ACTIVITIES:
• 1. Answer these questions using the mesoporous graphene article, marking each answer with the same letter:
(a) What causes the poor power density of conventional energy storage systems made of activated carbons?
(b) What makes stacking of graphene sheets unavoidable?
(c) In the study, what did electroless plating selectively deposit on the P2VP layer?
• 2. Return, without any change, the lines of the records starting at the line containing "interrogative current, ammeter in pic. say it like 0.052" and ending at the last line of the records, both included.

DOCUMENT TEXT:
Graphene is a suitable active substance for electric double-layer supercapacitors (EDLCs) because of its high electric conductance and lightweight composition. However, a porous configuration is needed to maximize the specific energy density of graphene for many novel energy storage applications.
Study: Soft Template-Assisted Fabrication of Mesoporous Graphenes for High-Performance Energy Storage Systems. Image Credit: Neon_dust/Shutterstock.com
A recent study published in the journal ACS Applied Materials & Interfaces proposes a simple strategy for the fabrication of mesoporous graphene with applications in high-performance energy storage systems such as electric double-layer supercapacitors (EDLCs).
Electric Double Layer Capacitors (EDLCs): Overview and Challenges
Energy storage systems have recently received significant attention due to the urgent need to replace fossil fuels in many industrial sectors, such as transportation. In this context, electric double-layer capacitors (EDLCs) are important energy storage systems because of their high energy density and exceptional cyclic stability.
However, conventional energy storage systems made of activated carbons (ACs) have a poor power density due to the insufficient specific contact area, leading to the inadequate creation of an electric double layer between electrode material and electrolyte.
As a result, an active substance with a high specific contact area must be developed to obtain high energy densities and meet the needs of novel energy storage systems.
Previous studies have attempted to create high surface area carbon-based compounds, such as highly porous structured carbons, for energy storage purposes. However, conventional carbon-based materials have low conductance, resulting in low power density and poor cyclic stability.
Mesoporous Graphene for Energy Storage Applications
Graphene is regarded as a potential carbonaceous material because of its remarkable electrical conductance. However, the high van der Waals contact between the graphene sheets makes stacking unavoidable, producing a limited available surface area.
This inherent graphene disadvantage can be overcome by adding a three-dimensional (3D) porous microstructure, which increases the available surface area while retaining beneficial electrical properties.
The resultant material, known as mesoporous graphene, combines the benefits of graphene, ultrathin 2D morphology, and mesoporous structures, significantly improving the power and energy densities of energy storage devices such as electric double-layer capacitors (EDLCs).
Several research groups have attempted synthesizing 3D mesoporous graphene using a catalytic template-assisted technique. However, due to a volatile catalytic template, the pore diameter and contact area were rather high. Therefore, developing an efficient technique for synthesizing 3D mesoporous graphene with a high contact area for high-energy-density EDLCs remains a major challenge.
What Did the Researchers Do in This Study?
In this study, the researchers created 3D mesoporous graphene by employing block copolymers (BCPs) to construct the mesostructured active template and the carbon resource. An amphiphilic poly(styrene)-block-poly (2-vinyl pyridine) copolymer (PS-b-P2VP) was swelled in heated ethanol and then dehydrated to create a mesostructured template.
Electroless plating produced the reactive template by selectively depositing a nickel precursor as a graphene catalyst on the P2VP layer.

Saved entries:

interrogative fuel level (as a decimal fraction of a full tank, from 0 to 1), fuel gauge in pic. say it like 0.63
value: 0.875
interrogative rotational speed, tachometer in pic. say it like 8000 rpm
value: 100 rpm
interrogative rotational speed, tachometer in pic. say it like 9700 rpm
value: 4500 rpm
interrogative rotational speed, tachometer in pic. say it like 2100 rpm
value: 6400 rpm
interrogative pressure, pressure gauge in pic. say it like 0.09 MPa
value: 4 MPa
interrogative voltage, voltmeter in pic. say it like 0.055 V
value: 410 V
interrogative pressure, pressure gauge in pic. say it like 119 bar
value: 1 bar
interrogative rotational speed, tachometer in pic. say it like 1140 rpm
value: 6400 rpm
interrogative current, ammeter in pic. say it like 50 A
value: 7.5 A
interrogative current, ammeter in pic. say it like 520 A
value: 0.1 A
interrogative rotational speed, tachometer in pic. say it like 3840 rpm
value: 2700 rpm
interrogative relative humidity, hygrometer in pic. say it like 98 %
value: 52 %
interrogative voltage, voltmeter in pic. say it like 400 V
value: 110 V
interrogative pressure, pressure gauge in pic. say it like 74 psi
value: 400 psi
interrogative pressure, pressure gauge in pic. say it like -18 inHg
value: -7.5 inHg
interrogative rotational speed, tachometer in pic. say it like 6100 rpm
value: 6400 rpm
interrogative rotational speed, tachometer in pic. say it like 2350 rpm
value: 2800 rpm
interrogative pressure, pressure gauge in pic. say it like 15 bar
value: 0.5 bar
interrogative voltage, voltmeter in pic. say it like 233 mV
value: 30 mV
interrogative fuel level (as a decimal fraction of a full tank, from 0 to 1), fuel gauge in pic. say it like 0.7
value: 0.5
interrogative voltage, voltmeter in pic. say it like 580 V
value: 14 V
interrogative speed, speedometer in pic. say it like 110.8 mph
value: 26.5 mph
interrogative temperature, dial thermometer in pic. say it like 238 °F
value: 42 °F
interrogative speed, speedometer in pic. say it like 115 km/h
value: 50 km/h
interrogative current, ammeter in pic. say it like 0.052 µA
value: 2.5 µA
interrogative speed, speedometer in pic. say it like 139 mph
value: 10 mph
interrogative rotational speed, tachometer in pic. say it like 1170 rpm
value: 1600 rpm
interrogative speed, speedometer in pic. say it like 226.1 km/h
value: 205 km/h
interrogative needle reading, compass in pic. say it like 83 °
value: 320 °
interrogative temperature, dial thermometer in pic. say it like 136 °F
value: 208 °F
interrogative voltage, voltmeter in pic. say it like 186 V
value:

TASK-BY-TASK ANSWERS:
• 1.
(a) An insufficient specific contact area, which leads to the inadequate creation of an electric double layer between the electrode material and the electrolyte.
(b) The high van der Waals contact between the graphene sheets.
(c) A nickel precursor, serving as a graphene catalyst.

• 2.
interrogative current, ammeter in pic. say it like 0.052 µA
value: 2.5 µA
interrogative speed, speedometer in pic. say it like 139 mph
value: 10 mph
interrogative rotational speed, tachometer in pic. say it like 1170 rpm
value: 1600 rpm
interrogative speed, speedometer in pic. say it like 226.1 km/h
value: 205 km/h
interrogative needle reading, compass in pic. say it like 83 °
value: 320 °
interrogative temperature, dial thermometer in pic. say it like 136 °F
value: 208 °F
interrogative voltage, voltmeter in pic. say it like 186 V
value:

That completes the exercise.